Web security has grown into one of the most important issues we face – right up there with design and development. And those of us who use an open source content management system such as WordPress are under even more pressure to tighten up security. The unfortunate fact is that, as time goes on, the task is only going to become more difficult.
WordPress itself is the target of an array of automated attacks. Bots are attempting brute-force logins, script and database injections, along with a multitude of other malicious activities. But, while preventing bot attacks is vital, they’re far from the only threat that needs dealt with.
Indeed, there are other bases we need to cover. Beyond automated threats, changing human behavior may be an even more important step in securing a WordPress site. With that in mind, here are 5 things we can do right now to improve security.
1. Train Users in Best Practices
Part of a designer’s job description often includes training clients. But while we tend to focus on the basics of managing content, this is also a prime opportunity to talk about security. I know, it sounds like a potentially complicated discussion – but it doesn’t have to be.
What users really need to know are the basics of being secure online. This means:
- Using complex passwords that are hard to crack.
- Provide back-end access to only those who need it.
- Keep core software, plugins and themes up-to-date (if it’s their responsibility to do so).
- Don’t install plugins without weighing need against risk.
- Better yet, leave plugin decisions to the professionals.

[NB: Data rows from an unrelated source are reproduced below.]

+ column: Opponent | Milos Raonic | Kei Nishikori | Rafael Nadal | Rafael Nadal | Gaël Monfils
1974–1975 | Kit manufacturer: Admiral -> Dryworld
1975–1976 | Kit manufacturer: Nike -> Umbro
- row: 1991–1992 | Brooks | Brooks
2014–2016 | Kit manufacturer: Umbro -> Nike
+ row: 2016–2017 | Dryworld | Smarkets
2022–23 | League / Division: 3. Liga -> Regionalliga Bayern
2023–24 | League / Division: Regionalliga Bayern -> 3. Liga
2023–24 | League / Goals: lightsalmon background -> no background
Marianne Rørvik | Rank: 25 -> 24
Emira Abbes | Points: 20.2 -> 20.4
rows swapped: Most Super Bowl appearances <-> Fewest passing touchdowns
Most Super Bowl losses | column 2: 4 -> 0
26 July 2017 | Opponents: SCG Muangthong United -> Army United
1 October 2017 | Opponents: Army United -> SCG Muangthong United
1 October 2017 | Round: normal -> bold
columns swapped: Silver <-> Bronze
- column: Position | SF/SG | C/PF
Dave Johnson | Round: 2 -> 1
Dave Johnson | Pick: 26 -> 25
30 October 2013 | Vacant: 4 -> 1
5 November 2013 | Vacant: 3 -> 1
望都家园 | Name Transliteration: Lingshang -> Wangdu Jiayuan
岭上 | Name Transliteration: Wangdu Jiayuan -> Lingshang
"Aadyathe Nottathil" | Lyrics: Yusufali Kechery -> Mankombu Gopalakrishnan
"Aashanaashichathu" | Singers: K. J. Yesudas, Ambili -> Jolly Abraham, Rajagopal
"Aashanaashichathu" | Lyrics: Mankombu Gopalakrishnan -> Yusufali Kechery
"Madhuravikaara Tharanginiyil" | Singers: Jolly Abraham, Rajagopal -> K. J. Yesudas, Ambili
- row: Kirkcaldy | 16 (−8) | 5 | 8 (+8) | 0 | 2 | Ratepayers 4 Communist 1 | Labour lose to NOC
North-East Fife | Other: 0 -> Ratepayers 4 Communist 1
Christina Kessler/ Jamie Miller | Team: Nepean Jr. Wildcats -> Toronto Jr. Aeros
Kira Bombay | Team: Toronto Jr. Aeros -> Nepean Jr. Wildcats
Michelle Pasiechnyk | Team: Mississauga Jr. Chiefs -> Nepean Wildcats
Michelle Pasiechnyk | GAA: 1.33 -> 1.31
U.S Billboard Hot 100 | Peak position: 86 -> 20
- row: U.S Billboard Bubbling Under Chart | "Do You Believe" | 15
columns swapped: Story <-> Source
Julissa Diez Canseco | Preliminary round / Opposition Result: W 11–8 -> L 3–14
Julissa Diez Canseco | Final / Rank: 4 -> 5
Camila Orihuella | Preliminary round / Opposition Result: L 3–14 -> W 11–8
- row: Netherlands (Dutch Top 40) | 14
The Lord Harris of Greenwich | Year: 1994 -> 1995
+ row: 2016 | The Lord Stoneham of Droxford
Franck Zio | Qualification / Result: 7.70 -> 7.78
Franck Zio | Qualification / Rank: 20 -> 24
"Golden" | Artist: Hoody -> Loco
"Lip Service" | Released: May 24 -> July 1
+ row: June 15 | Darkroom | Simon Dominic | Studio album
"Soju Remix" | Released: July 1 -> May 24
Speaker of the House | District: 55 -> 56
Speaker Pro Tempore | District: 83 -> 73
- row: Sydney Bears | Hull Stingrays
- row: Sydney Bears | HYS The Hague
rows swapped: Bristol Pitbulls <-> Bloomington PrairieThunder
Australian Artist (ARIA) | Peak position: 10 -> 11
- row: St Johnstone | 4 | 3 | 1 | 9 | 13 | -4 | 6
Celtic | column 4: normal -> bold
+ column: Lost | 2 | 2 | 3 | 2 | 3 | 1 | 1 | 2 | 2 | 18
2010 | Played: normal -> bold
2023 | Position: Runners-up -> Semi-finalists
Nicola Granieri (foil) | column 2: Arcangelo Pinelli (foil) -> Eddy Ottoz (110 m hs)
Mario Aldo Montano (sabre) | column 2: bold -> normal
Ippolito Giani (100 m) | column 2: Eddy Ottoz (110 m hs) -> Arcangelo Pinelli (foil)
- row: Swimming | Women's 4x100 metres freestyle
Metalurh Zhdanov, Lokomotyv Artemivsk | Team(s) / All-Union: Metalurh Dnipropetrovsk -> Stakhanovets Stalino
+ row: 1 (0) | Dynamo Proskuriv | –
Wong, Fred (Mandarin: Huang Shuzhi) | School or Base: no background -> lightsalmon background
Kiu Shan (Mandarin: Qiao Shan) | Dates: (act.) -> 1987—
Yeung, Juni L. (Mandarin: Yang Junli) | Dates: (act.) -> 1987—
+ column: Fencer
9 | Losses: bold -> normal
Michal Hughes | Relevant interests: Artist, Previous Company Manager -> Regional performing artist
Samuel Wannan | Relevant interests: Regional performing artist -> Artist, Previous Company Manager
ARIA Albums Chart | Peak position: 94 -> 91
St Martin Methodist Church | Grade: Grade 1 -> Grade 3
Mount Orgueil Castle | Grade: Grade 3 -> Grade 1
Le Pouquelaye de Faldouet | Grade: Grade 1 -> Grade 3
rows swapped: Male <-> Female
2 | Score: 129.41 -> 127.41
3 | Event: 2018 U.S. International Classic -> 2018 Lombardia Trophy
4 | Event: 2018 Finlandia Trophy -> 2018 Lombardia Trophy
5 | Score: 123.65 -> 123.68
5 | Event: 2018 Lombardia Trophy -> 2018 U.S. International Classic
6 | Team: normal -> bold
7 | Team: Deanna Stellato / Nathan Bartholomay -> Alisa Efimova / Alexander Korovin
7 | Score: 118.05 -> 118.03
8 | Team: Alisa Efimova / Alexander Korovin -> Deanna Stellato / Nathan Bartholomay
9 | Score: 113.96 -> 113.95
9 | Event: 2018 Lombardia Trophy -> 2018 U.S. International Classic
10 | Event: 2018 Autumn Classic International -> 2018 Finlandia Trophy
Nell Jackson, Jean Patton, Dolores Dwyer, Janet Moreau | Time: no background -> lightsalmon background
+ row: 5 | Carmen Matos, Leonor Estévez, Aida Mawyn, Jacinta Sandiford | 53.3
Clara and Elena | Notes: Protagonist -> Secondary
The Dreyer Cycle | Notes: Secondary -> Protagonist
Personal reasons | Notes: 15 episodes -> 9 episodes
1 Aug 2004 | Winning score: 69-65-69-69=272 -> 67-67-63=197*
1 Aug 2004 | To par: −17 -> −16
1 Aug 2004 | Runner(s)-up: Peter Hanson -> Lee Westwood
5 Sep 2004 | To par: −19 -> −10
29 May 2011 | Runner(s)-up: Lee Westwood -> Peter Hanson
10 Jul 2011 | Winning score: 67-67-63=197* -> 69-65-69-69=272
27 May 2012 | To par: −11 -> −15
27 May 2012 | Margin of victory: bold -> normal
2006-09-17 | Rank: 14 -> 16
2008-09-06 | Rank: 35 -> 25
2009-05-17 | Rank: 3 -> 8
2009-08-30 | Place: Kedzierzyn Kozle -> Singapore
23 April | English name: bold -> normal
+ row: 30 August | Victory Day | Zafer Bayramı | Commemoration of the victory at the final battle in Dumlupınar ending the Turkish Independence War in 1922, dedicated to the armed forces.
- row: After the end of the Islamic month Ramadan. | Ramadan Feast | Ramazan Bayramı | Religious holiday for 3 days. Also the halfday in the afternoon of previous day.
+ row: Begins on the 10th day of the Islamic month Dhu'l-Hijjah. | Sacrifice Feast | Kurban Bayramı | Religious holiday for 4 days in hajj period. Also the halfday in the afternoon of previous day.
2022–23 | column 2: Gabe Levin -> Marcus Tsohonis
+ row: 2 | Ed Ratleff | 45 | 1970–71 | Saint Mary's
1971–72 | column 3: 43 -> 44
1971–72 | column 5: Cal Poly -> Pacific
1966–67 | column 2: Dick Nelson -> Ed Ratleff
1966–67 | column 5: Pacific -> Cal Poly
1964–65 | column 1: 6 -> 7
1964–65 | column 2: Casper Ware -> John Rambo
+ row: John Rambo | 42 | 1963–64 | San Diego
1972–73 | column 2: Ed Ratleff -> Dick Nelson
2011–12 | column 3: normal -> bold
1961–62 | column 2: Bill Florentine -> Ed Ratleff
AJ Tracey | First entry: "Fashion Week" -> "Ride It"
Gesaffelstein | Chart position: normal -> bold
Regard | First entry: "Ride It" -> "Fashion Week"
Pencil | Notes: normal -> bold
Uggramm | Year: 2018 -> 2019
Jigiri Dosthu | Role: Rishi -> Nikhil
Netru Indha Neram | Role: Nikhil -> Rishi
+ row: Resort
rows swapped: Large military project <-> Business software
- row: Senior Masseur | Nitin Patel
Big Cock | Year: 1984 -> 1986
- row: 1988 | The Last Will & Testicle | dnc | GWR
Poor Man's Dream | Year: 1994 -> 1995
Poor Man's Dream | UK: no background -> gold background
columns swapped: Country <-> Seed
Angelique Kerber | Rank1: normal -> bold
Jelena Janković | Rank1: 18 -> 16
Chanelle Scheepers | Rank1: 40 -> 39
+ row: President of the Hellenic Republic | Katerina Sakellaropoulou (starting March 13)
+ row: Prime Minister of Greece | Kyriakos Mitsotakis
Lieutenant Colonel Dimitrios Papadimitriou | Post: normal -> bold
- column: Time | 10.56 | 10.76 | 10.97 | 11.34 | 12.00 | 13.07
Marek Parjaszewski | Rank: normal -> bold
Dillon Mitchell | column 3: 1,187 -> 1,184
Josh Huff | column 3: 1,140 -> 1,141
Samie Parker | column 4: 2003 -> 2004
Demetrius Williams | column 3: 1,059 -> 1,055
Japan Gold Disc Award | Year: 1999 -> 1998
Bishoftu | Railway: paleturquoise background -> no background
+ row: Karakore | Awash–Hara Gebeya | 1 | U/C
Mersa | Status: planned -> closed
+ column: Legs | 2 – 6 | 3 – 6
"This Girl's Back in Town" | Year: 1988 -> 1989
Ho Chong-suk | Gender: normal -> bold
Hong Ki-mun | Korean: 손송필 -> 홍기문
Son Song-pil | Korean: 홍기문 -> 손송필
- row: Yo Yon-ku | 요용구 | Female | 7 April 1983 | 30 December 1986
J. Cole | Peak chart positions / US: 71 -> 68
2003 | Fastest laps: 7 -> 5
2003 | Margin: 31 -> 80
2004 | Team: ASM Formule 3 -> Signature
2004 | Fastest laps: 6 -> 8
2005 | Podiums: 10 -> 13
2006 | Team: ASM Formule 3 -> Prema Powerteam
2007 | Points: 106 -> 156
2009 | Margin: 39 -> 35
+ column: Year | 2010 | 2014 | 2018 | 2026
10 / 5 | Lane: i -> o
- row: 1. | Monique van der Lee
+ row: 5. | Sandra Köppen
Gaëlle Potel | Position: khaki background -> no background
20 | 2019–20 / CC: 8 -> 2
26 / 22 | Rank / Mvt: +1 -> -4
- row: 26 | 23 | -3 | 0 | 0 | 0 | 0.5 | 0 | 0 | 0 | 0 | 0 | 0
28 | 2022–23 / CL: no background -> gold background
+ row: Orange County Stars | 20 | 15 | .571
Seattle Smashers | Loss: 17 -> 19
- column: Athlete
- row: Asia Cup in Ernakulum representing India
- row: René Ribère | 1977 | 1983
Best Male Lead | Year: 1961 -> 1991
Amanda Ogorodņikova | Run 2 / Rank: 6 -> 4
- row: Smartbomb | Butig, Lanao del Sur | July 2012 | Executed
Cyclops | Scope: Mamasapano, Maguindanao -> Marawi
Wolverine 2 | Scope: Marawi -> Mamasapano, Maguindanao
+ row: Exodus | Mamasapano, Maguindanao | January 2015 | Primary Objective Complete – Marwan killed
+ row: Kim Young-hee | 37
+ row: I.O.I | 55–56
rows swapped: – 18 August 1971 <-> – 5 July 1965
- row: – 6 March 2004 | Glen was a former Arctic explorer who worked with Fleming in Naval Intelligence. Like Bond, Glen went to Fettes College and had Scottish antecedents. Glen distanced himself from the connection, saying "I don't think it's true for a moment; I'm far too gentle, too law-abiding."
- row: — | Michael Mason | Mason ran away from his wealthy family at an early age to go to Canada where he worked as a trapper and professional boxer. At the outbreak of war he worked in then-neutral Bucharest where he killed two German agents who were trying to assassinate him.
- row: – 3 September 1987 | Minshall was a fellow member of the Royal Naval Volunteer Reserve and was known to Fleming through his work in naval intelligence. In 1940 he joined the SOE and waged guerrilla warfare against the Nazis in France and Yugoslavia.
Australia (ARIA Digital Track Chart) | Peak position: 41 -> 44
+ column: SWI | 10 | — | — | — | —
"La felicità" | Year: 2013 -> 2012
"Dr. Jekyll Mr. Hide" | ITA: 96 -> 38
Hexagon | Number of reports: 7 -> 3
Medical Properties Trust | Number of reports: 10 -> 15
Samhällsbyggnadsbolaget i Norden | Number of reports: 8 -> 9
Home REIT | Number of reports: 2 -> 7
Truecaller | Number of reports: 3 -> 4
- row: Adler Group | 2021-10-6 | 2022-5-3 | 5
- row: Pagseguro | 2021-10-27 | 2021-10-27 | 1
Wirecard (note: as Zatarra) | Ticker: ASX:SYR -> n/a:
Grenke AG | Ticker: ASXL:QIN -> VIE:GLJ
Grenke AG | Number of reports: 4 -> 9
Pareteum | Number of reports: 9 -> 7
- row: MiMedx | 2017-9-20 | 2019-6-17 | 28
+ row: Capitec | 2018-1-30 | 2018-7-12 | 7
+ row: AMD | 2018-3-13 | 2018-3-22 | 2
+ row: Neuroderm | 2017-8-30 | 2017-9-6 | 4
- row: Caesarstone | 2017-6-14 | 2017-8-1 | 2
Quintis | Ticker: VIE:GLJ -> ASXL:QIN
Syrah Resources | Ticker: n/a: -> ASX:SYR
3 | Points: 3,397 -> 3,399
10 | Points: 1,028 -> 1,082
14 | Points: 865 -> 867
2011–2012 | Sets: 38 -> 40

These items apply to WordPress, but they can also apply more broadly as well. The idea is to make users think about what they’re doing in order to prevent any unnecessary risks.
2. Choose Plugins Carefully and Stay Vigilant
If you spend enough time building WordPress sites, you’ll find that not all plugins are created equally. Because anyone can (conceivably, at least) write a plugin, quality can vary greatly. So it’s important to do a bit of studying before you install a plugin. Take a look at how often it’s updated, look at support forums and, if available, usage numbers. This will give you at least some idea of how well it all works.
But once you’ve decided to use a plugin, that doesn’t guarantee smooth sailing from here on out. Rather, think of each plugin you install as its own ongoing maintenance issue. Plugins can become outdated or abandoned as authors no longer have the time or interest in maintaining them. We’ve also seen where plugins have been unwittingly sold to those with malicious intent.
To help combat these possibilities, it’s worthwhile to stay on top of things. That means knowing which plugins you’re using, staying informed on new versions and generally paying attention to WordPress-related news.
Finally, take some time to routinely audit the sites you maintain. One easy way to reduce risk is to simply delete any plugins that aren’t active or no longer needed. This in itself will help cut down on potential problems.
3. Utilize SSL
It used to be that SSL was only for ecommerce sites or those that handled sensitive information. These days, it’s become the standard. Recently, both browsers and search engines have thought it’s important enough to warn users about sites that still run over http.
The issue we run into as designers is that, while it’s easy enough to add SSL to a WordPress site, we aren’t always the decision-makers when it comes to acquiring a certificate. In those cases, we have to advocate for SSL and educate clients as to why it should no longer be considered optional.
If we’re lucky, our web host provides access to free certificates through a service like Let’s Encrypt. If not, then it’s up to us to campaign for, at the very least, a low-cost alternative.
4. Employ a Helping Hand
We humans can’t monitor our sites every minute of every day. But there are tools available that will keep a watchful eye, 24/7. Security plugins such as Wordfence or iThemes Security are great options, as they look for suspicious code and behavior.
For example, these types of plugins can limit failed login attempts, prevent malicious code from being executed and alert you when you have outdated software. Premium versions add goodies like country-blocking and two-factor authentication.
The value of these plugins is that they handle common threats by both bots and humans. They won’t make your site 100% bulletproof, but they offer an extra layer of protection. More important is that they can provide you with actionable information that can lead to a safer site.
5. Turn Off Unneeded Functionality
A fresh install of WordPress comes with a lot of built-in functionality. But there’s a good chance that you won’t be utilizing every single feature. Therefore, it makes no sense to leave them turned on.
Comments would have to be the biggest culprit here. Not all sites need to have them enabled and those that do should be using some heavy spam protection. If the site you’re building doesn’t need this feature, use the Discussion settings within WordPress to disable it.
A Threat to Our Own Security
Perhaps the biggest threat to a WordPress site’s security is not any particular automated assault, but our own behavior. So by changing our actions, we can make our sites that much more difficult to compromise.
The steps above all seem to have one common thread – being proactive. By sharing knowledge, researching the background of the software we use and implementing secure practices before a problem arises, we are employing a security-first mindset. While that won’t enable us to stop every conceivable threat, it puts us in the best possible position for the fight.